The strongest near-term use may be pre-visit history taking, summarization, triage support, and second-opinion generation. These are not glamorous. They are the quiet tools that restore time. In Japanese design terms, their ikigai is not replacing the physician. It is making the clinical encounter less cluttered.

A doctor who spends less time wrestling the electronic health record may spend more time looking at the person in front of them. That is not a sci-fi fantasy. That is just humane workflow design, which in American healthcare counts as a minor miracle.

The Hard Part Is Trust

Clinical decision support systems have existed for decades. The new twist is that LLMs can handle free-form language, not just rigid checklists. As background, a clinical decision support system combines patient data and medical knowledge to help clinicians make choices. A large language model predicts and generates text after training on enormous corpora. Put those together, and you get something that can sound like a thoughtful consultant.

Sounding thoughtful is not the same as being accountable.

Researchers have warned that medical LLMs need serious validation, regulation, and monitoring because chatbots can be unreliable in exactly the places where unreliability is rude at best and dangerous at worst Haupt & Marks, 2023. Another Nature Medicine review notes that LLMs in medicine bring both promise and risk, including misinformation, bias, privacy concerns, and fuzzy responsibility when things go wrong Thirunavukarasu et al., 2023.
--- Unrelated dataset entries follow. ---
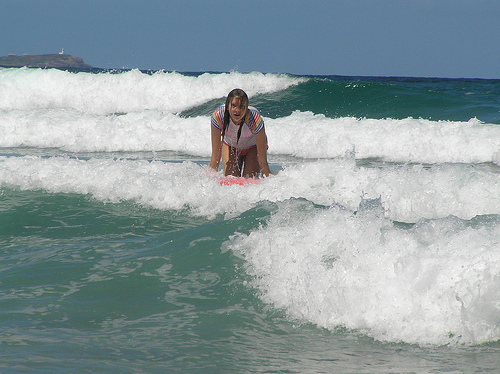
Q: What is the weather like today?
A: It is cloudless.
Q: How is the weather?
A: It is cloudless.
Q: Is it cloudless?
A: Yes, it is cloudless.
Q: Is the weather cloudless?
A: Yes, it is cloudless.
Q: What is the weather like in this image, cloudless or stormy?
A: It is cloudless.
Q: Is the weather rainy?
A: No, it is cloudless.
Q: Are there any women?
A: Yes, there is a woman.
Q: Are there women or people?
A: Yes, there is a woman.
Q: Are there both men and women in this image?
A: No, there is a woman but no men.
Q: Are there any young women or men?
A: Yes, there is a young woman.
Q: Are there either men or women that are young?
A: Yes, the woman is young.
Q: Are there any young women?
A: Yes, there is a young woman.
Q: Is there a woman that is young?
A: Yes, there is a woman that is young.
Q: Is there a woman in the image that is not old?
A: Yes, there is an young woman.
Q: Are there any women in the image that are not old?
A: Yes, there is an young woman.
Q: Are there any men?
A: No, there are no men.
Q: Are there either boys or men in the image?
A: No, there are no men or boys.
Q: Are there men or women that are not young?
A: No, there is a woman but she is young.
Bias deserves special attention. If training data reflects unequal care, the model may learn the inequality with excellent grammar. A biased AI is not less biased because it says "based on the available evidence" before doing something foolish. That is just bad judgment wearing a linen suit.
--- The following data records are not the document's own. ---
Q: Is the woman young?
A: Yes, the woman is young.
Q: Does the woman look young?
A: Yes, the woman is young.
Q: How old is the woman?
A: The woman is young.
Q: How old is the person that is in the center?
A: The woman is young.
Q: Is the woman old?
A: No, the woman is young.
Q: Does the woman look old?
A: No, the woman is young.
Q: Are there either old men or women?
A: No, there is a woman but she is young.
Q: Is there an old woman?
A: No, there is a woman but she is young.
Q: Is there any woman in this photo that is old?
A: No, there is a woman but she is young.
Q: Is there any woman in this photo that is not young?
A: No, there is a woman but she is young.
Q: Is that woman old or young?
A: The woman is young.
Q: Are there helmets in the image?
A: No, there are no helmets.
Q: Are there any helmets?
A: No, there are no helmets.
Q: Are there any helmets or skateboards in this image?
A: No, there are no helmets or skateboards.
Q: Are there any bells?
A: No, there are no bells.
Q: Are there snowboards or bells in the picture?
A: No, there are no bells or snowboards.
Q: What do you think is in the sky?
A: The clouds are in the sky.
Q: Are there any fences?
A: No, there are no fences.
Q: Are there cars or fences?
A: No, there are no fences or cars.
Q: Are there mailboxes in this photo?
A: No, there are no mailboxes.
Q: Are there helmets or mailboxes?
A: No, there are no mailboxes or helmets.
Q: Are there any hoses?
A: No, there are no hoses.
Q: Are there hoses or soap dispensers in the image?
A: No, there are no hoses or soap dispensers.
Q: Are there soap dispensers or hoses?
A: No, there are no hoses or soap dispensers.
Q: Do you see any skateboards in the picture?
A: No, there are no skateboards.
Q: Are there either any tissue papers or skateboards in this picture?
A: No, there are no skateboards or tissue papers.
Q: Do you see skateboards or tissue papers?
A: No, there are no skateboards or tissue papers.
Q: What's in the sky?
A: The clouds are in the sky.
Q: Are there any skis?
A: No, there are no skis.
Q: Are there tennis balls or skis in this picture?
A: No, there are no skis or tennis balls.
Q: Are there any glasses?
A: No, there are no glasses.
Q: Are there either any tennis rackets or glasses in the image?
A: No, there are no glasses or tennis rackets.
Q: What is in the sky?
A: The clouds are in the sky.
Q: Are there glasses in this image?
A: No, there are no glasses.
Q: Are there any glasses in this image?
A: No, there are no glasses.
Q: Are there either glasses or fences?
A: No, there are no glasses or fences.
So, Will AI Take Over Medicine?

No. Not cleanly. Not soon. And not in the way the headline monster wants.

AI will probably take over pieces: drafting notes, summarizing records, suggesting differential diagnoses, flagging missed risks, helping patients prepare for visits, and giving clinicians a second pair of very fast, very literal eyes. In underserved settings, cheap chatbots may widen access to basic medical guidance, though that only helps if safety, escalation, and local context are handled well.

The bigger shift is quieter. Doctors may become supervisors of a growing layer of machine-generated suggestions. Patients may arrive better informed, or more confidently misinformed. Hospitals may discover that adding AI without redesigning workflows is like placing a bonsai tree in a server rack: visually interesting, operationally confused.

Lenharo's piece lands in the right place: the evidence is impressive, but medicine remains beautifully inconvenient. Bodies are not spreadsheets. Patients are not prompts. The best future is not an AI doctor replacing the human one. It is a calmer room, a cleaner chart, and a clinician with more attention left for the strange, imperfect person who came in asking for help.

References

  1. Lenharo, M. "How good are 'AI doctors' - and will they take over medicine?" Nature (2026). DOI: 10.1038/d41586-026-01691-6. PMID: 42236602

  2. Brodeur, P. G. et al. "Performance of a large language model on the reasoning tasks of a physician." Science 392, 524-527 (2026). DOI: 10.1126/science.adz4433. PMID: 42060751

  3. Brodeur, P. et al. "A prospective clinical feasibility study of a conversational diagnostic AI in an ambulatory primary care clinic." arXiv (2026). DOI: 10.48550/arXiv.2603.08448

  4. Haupt, C. E. & Marks, M. "Large language model AI chatbots require approval as medical devices." Nature Medicine 29, 2396-2398 (2023). DOI: 10.1038/s41591-023-02412-6

  5. Thirunavukarasu, A. J. et al. "Large language models in medicine." Nature Medicine 29, 1930-1940 (2023). DOI: 10.1038/s41591-023-02448-8

Disclaimer: This blog post is a simplified summary of published research for educational purposes. The accompanying illustration is artistic and does not depict actual model architectures, data, or experimental results. Always refer to the original paper for technical details.